Supplied data: Begin

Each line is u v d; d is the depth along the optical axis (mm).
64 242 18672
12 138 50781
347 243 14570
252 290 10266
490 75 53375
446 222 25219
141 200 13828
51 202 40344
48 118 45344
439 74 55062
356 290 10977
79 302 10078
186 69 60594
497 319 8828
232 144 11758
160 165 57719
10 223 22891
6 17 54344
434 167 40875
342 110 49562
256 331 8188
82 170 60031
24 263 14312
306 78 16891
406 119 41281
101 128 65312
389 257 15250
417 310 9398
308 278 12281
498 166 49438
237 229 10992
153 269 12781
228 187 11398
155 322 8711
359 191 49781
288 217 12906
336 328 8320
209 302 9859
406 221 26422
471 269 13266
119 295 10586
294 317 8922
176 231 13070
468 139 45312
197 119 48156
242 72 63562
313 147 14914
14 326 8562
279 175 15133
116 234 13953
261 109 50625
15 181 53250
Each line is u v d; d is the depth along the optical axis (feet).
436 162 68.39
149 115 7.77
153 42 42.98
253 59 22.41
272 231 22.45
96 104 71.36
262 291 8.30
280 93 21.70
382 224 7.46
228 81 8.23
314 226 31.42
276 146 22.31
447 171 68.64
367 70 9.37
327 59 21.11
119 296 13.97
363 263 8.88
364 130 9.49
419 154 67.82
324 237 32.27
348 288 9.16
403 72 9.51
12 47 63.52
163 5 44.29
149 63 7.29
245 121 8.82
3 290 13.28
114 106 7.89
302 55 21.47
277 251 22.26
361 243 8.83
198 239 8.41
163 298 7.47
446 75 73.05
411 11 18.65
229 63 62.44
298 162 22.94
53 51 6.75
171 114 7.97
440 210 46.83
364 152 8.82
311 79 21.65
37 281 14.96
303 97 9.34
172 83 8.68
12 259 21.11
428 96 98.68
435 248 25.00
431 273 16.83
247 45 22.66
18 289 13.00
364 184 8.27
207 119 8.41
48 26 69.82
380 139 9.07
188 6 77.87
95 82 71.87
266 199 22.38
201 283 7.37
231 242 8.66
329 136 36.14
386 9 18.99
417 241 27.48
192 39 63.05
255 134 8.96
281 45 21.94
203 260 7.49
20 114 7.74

Supplied data: End

**What you will do:** Please print the material above exactly as it appears, from its first line through the line containing "471 269 13266", inclusive, and stop there.

**Solution for this problem:**
Each line is u v d; d is the depth along the optical axis (mm).
64 242 18672
12 138 50781
347 243 14570
252 290 10266
490 75 53375
446 222 25219
141 200 13828
51 202 40344
48 118 45344
439 74 55062
356 290 10977
79 302 10078
186 69 60594
497 319 8828
232 144 11758
160 165 57719
10 223 22891
6 17 54344
434 167 40875
342 110 49562
256 331 8188
82 170 60031
24 263 14312
306 78 16891
406 119 41281
101 128 65312
389 257 15250
417 310 9398
308 278 12281
498 166 49438
237 229 10992
153 269 12781
228 187 11398
155 322 8711
359 191 49781
288 217 12906
336 328 8320
209 302 9859
406 221 26422
471 269 13266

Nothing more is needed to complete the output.